Stored items:
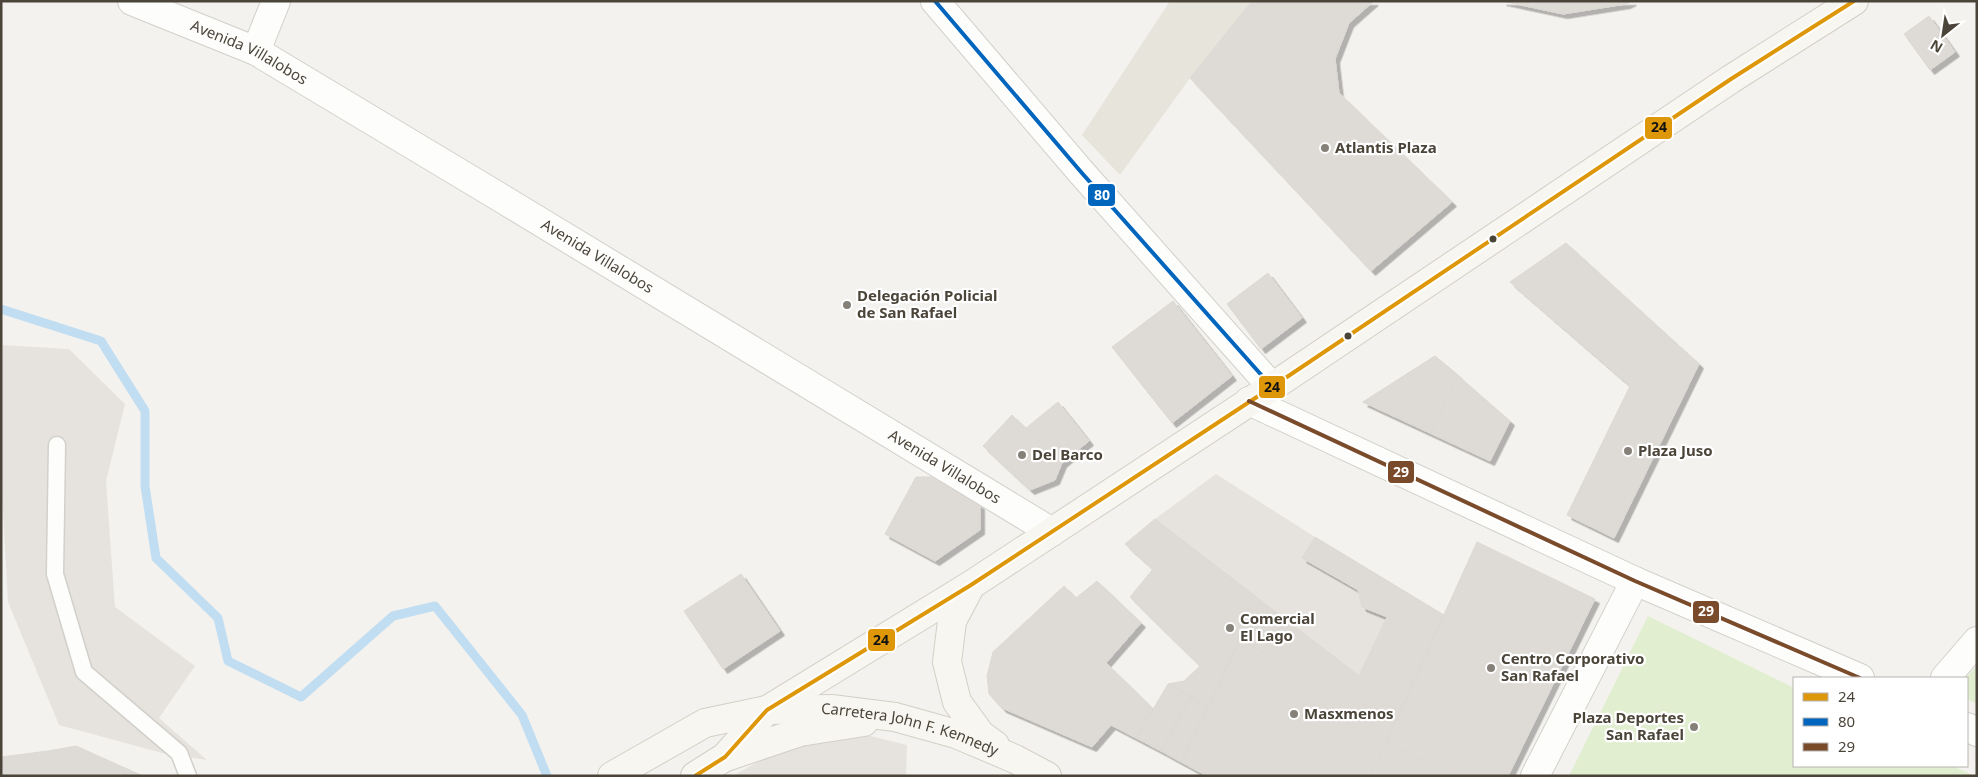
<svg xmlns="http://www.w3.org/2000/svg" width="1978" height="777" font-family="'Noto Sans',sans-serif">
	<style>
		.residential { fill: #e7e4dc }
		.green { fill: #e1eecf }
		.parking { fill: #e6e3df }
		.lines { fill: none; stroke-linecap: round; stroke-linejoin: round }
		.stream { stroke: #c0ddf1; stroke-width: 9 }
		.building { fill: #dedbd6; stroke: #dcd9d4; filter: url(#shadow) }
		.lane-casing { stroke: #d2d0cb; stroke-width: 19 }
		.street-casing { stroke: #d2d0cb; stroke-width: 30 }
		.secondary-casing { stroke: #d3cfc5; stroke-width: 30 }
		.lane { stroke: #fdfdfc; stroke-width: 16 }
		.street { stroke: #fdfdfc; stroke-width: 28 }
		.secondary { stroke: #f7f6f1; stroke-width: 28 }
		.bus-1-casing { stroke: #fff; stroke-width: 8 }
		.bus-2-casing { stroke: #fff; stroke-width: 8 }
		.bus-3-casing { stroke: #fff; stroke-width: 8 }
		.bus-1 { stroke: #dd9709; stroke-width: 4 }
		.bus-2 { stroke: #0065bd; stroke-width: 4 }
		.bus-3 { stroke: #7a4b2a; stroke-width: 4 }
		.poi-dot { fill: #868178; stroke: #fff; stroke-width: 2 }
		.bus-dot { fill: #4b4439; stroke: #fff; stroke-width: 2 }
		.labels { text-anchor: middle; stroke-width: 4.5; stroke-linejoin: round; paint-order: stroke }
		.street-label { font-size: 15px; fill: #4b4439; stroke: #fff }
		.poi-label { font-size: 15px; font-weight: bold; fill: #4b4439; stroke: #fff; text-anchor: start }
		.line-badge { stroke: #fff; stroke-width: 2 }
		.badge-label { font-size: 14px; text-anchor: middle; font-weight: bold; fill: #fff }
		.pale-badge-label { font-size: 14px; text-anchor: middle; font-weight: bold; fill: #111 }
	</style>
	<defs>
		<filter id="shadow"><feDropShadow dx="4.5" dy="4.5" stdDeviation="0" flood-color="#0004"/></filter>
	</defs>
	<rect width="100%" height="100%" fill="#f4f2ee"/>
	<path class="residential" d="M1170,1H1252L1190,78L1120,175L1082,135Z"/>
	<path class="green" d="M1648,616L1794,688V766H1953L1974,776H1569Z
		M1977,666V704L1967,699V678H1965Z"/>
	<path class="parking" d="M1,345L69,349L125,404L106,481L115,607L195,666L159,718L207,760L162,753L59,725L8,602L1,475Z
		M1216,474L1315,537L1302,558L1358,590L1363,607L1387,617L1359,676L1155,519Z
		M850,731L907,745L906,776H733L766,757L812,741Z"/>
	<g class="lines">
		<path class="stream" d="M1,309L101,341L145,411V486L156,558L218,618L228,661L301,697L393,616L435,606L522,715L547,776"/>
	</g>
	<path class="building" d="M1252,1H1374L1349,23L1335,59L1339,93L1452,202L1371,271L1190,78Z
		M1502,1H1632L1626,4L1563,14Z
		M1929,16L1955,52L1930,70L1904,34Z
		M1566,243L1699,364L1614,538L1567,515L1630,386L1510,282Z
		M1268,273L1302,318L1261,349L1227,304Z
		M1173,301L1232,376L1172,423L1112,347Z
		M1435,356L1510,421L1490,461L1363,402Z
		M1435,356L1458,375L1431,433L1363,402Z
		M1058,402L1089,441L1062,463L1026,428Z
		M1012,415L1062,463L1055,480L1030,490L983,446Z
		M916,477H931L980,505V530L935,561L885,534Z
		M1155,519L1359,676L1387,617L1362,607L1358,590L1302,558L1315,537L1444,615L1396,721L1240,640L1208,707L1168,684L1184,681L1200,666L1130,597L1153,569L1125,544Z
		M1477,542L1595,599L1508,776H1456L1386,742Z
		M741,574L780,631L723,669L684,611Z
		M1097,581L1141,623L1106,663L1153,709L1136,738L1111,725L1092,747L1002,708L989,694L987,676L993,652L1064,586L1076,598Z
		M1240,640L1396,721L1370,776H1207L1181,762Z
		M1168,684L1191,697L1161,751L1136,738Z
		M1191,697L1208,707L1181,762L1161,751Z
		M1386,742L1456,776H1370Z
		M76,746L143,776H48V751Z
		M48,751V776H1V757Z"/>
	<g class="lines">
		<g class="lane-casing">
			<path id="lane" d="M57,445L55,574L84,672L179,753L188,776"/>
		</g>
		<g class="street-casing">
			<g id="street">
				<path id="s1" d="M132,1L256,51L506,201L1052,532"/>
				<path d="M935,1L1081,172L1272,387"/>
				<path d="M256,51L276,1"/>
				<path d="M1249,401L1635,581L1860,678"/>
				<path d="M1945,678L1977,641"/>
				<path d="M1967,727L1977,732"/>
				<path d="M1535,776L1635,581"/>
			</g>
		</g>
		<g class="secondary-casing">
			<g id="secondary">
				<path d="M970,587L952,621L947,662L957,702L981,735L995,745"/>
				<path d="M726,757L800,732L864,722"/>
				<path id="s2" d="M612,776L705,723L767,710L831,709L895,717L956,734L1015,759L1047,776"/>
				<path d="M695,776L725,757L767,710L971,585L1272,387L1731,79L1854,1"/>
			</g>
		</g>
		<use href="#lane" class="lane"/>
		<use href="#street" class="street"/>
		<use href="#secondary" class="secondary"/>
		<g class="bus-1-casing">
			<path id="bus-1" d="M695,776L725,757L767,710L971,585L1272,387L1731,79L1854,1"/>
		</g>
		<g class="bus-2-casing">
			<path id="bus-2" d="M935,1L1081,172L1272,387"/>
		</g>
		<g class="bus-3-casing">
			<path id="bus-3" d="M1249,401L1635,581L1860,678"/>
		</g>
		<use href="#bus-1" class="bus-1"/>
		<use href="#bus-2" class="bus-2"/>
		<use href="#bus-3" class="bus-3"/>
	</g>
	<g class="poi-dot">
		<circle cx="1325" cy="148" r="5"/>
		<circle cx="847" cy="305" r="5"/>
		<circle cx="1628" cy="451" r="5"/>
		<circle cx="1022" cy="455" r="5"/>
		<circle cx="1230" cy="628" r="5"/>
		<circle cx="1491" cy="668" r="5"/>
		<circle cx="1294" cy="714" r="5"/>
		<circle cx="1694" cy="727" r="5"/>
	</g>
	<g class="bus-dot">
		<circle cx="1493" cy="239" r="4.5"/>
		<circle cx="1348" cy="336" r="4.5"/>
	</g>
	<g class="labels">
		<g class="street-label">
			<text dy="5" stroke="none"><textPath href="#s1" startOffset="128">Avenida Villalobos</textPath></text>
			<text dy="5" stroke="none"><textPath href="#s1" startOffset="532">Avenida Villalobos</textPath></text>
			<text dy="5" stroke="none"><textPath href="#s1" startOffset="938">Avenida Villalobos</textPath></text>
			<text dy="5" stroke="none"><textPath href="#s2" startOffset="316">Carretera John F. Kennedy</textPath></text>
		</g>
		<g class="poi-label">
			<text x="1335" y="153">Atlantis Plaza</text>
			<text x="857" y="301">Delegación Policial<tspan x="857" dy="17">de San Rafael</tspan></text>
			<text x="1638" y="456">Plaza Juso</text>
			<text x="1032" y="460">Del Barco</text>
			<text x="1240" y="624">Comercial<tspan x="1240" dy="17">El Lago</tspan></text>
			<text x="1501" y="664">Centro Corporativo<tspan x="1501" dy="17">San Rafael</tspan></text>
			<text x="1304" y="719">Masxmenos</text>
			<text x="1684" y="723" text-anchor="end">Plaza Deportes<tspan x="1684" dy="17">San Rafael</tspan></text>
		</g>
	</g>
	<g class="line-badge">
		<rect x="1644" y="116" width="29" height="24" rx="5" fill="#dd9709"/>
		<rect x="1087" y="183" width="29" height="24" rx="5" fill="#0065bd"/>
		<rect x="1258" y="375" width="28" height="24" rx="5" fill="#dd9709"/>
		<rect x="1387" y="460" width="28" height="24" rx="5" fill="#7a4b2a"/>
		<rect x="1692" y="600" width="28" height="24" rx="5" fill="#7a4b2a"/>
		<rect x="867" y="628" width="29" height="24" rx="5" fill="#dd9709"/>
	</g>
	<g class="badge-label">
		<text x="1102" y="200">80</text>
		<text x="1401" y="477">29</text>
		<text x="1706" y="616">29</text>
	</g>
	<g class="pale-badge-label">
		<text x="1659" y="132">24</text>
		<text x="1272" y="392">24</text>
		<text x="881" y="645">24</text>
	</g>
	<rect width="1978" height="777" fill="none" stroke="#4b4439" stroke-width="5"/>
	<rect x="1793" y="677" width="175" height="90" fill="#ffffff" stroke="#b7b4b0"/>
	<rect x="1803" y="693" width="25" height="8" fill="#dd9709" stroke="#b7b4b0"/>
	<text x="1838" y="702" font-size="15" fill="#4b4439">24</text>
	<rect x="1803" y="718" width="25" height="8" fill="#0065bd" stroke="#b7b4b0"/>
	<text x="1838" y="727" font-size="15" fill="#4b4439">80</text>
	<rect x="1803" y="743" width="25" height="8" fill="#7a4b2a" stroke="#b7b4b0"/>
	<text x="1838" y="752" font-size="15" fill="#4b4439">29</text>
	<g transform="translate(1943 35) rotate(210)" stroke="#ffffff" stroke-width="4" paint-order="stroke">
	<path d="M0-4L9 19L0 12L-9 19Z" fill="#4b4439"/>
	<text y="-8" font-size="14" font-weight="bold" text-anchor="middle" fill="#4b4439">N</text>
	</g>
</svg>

*WORK TO BE COMPLETED*
Using the data above, transcribe the lines that run from the line with "#c0ddf1; stroke-width: 9" to the line with "#fdfdfc; stroke-width: 16", both ends kept, and output nothing else.

*SOLUTION*
		.stream { stroke: #c0ddf1; stroke-width: 9 }
		.building { fill: #dedbd6; stroke: #dcd9d4; filter: url(#shadow) }
		.lane-casing { stroke: #d2d0cb; stroke-width: 19 }
		.street-casing { stroke: #d2d0cb; stroke-width: 30 }
		.secondary-casing { stroke: #d3cfc5; stroke-width: 30 }
		.lane { stroke: #fdfdfc; stroke-width: 16 }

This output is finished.